Zu den Vorzügen des Hotels El Mirador (www.rurre.com) gehörte auch ein Swimmingpool in dem man vor allem bei der Abenddämmerung eine unglaublich schöne Stimmung genießen konnte. Doch leider sind diese harmlosen Aktivitäten wie ein erfrischendes Bad mit einem hohen Gefahrenpotential verbunden und so rutschte Martin am nassen Schwimmbadrand aus und schlug mit dem Brustkorb auf einer kleinen Mauer auf. Neben einem riesengroßen Bluterguss deutete alles auf eine gebrochene Rippe hin. Somit hieß es für uns erstmals ein paar ruhigere Tage einzuschlagen. Wenigstens bot sich die Umgebung in Rurrenabaque hier großartig dafür an. Spaziergänge ins Ortszentrum um das Internet zu checken und uns mit frischem Obst und Gemüse einzudecken gehörten neben vielen Stunden die wir mit Jorge verbrachten zum kommenden Tagesprogramm.
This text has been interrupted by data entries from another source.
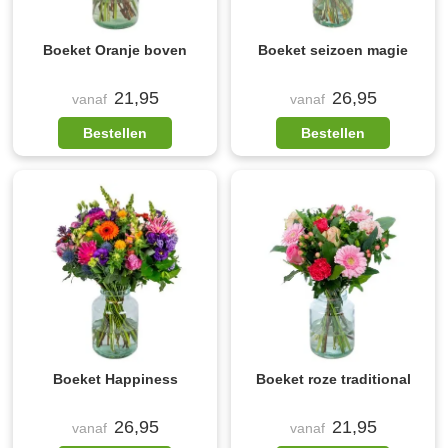
Boeket Oranje boven
Boeket seizoen magie
21,95
26,95
vanaf
vanaf
Bestellen
Bestellen
Boeket Happiness
Boeket roze traditional
26,95
21,95
vanaf
vanaf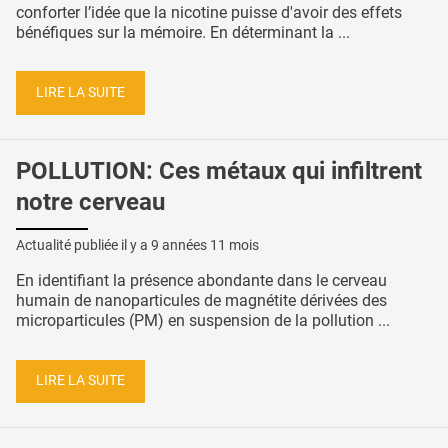
conforter l’idée que la nicotine puisse d'avoir des effets
bénéfiques sur la mémoire. En déterminant la ...
LIRE LA SUITE
POLLUTION: Ces métaux qui infiltrent
notre cerveau
Actualité publiée il y a
9 années 11 mois
En identifiant la présence abondante dans le cerveau
humain de nanoparticules de magnétite dérivées des
microparticules (PM) en suspension de la pollution ...
LIRE LA SUITE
Von Jorge, der bereits fast überall auf der Welt arbeitend oder reisend unterwegs war, konnten wir vieles über die Welt, Südamerika und vor allem Bolivien lernen. Diese Insiderinformationen waren für uns besonders spannend da es schwierig ist als Tourist diese komplexen Zusammenhänge zu verstehen und mitzubekommen. Mit dem Auto sind wir manchmal in einer bisschen privilegierteren Lage als Rucksackreisende um uns ein Bild abseits der Touristenströme zu machen.